Start of Material shown

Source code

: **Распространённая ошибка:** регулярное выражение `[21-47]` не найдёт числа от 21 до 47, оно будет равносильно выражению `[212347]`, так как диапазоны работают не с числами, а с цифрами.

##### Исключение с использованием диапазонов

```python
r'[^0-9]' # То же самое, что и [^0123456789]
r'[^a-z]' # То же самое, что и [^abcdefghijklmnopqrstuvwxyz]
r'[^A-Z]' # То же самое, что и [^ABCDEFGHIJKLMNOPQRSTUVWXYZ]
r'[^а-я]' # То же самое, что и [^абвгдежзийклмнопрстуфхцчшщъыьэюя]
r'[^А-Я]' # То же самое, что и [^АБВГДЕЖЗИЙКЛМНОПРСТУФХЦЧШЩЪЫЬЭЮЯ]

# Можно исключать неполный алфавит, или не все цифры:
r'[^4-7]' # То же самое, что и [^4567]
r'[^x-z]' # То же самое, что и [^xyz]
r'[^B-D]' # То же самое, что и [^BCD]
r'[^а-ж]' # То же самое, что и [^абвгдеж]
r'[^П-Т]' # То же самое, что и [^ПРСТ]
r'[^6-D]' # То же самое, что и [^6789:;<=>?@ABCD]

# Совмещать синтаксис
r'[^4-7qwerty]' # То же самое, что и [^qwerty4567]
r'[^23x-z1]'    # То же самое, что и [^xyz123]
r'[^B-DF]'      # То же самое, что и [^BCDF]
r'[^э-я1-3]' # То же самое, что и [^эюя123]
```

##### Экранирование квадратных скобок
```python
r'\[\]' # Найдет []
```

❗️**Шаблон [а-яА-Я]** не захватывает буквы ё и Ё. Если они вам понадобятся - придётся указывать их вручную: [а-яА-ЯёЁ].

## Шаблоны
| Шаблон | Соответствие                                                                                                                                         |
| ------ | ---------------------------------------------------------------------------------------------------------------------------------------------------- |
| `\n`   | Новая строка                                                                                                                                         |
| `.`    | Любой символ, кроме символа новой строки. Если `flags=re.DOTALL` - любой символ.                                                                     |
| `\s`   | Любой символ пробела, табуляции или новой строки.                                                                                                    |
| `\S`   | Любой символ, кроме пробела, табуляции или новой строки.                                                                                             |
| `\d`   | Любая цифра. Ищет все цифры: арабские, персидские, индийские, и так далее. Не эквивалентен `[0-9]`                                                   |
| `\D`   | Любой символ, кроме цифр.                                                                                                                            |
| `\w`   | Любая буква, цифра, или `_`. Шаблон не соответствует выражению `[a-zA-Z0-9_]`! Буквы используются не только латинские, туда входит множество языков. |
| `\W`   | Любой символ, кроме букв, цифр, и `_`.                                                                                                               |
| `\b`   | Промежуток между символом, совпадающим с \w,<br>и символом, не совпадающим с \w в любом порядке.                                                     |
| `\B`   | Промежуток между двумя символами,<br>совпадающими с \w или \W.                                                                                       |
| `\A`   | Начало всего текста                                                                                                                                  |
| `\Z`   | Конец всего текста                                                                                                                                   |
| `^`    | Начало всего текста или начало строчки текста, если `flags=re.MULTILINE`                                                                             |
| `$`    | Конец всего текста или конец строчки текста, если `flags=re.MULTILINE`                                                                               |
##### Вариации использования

End of Material shown
Start of Material shown

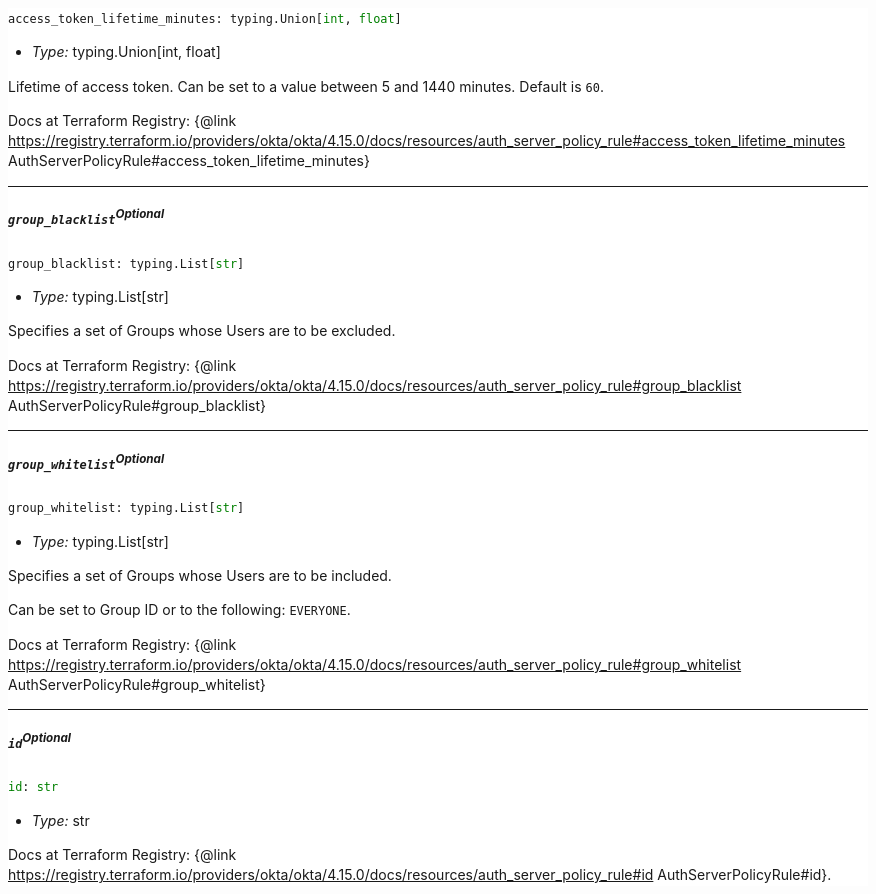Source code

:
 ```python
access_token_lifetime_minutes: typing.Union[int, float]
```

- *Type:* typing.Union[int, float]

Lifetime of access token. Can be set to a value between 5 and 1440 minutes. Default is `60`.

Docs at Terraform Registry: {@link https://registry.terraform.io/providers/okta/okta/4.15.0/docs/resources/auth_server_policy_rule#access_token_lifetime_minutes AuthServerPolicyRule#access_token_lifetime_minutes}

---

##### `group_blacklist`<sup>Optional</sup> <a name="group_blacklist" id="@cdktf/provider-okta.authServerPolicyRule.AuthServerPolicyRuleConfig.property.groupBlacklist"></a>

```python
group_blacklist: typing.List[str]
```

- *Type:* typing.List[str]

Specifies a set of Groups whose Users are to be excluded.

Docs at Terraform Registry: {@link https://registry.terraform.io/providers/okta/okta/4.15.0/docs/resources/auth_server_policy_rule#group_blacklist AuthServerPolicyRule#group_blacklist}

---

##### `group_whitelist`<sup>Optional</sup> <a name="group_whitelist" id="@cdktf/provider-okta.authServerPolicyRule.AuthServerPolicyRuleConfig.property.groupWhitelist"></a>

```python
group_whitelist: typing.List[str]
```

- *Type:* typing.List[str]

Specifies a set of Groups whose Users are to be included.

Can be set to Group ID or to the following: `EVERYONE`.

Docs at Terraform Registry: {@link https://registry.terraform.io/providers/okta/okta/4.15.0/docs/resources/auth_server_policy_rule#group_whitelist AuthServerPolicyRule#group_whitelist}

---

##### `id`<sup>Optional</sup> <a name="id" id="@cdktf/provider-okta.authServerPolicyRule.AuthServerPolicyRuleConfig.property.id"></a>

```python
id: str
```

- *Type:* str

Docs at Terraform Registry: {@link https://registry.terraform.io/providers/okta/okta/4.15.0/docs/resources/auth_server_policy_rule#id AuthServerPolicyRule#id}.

End of Material shown
Start of Material shown

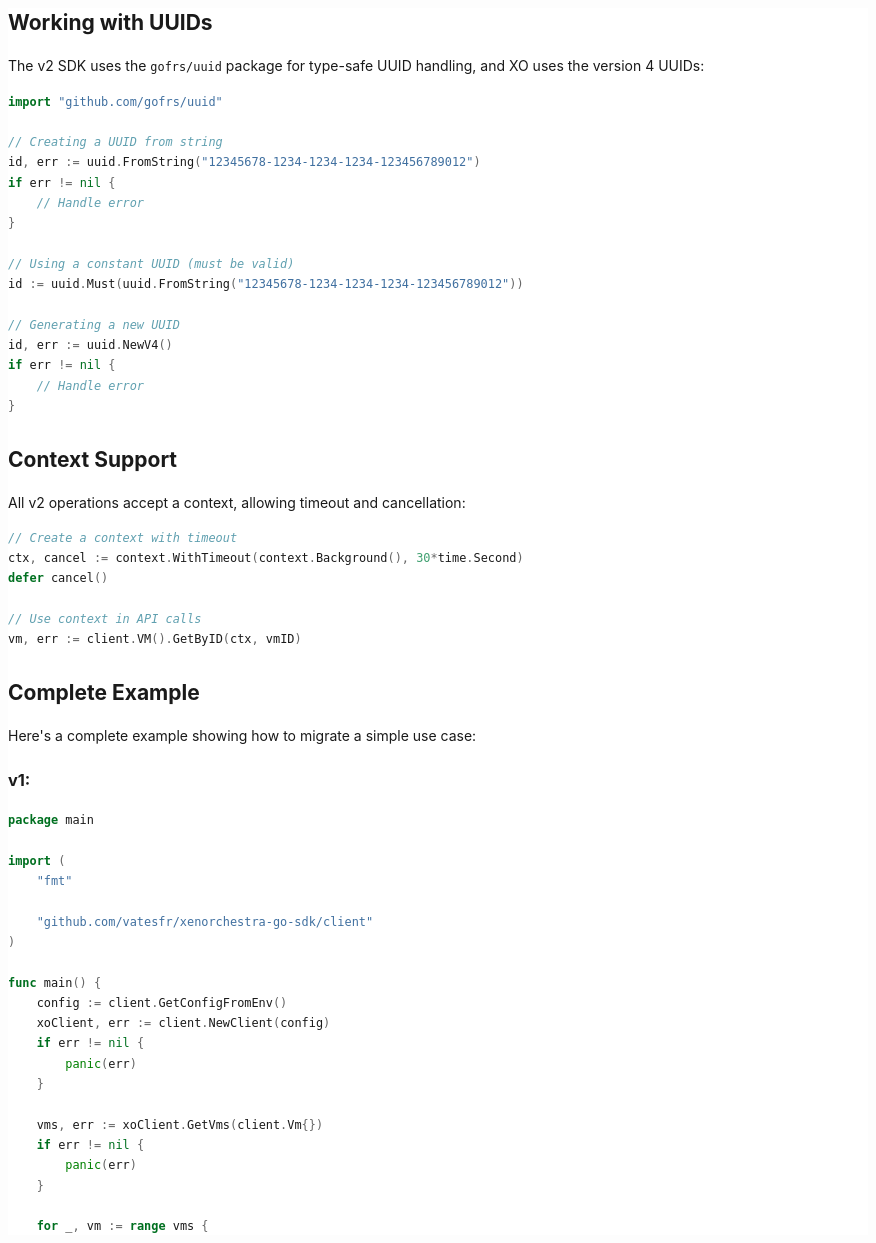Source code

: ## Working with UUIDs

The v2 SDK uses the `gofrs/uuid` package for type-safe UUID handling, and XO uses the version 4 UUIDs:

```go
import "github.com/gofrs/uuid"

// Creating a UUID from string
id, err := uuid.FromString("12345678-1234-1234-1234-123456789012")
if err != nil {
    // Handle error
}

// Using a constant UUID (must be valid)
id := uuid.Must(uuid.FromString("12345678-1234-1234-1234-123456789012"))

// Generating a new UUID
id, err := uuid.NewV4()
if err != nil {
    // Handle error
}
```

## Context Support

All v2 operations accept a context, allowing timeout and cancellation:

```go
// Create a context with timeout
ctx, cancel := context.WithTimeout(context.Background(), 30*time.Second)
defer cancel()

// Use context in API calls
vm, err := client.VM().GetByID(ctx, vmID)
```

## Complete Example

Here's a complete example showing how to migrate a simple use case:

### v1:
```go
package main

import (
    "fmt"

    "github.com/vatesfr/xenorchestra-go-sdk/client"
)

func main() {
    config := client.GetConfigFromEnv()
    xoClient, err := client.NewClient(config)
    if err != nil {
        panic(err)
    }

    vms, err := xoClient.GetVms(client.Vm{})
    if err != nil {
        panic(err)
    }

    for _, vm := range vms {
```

End of Material shown

## About this exercise
Copy out every line in the records where the word "client" is found.

## Exercise response
vm, err := client.VM().GetByID(ctx, vmID)
    "github.com/vatesfr/xenorchestra-go-sdk/client"
    config := client.GetConfigFromEnv()
    xoClient, err := client.NewClient(config)
    vms, err := xoClient.GetVms(client.Vm{})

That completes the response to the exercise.